[INPUT DATA]

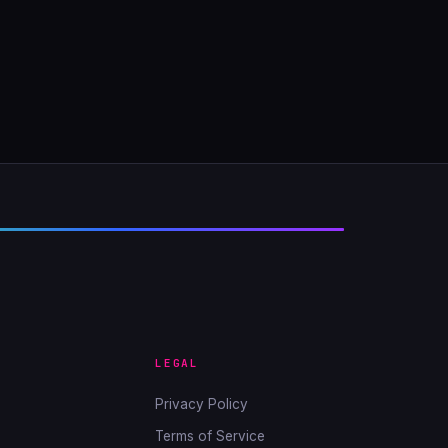
LEGAL
Privacy Policy
Terms of Service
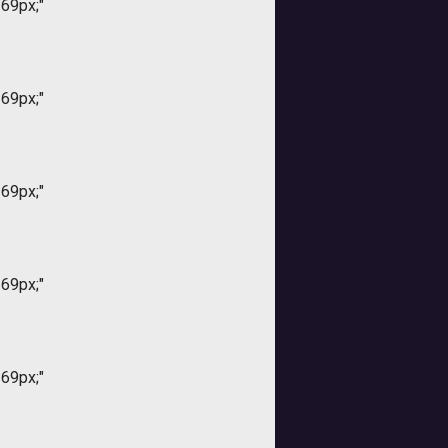
169px;"
169px;"
169px;"
169px;"
169px;"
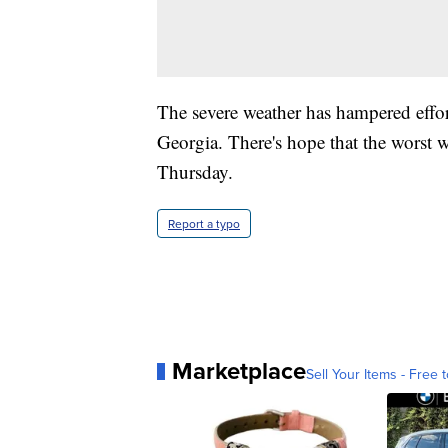
The severe weather has hampered effort
Georgia. There's hope that the worst 
Thursday.
Report a typo
Marketplace
Sell Your Items - Free t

[/INPUT DATA]

# ASSIGNMENT
Restate word for word the lines from the one holding "The severe weather has hampered effort" through the last line of the listing, omitting every earlier line.

# OUTPUT FOR THIS TASK
The severe weather has hampered effort
Georgia. There's hope that the worst 
Thursday.
Report a typo
Marketplace
Sell Your Items - Free t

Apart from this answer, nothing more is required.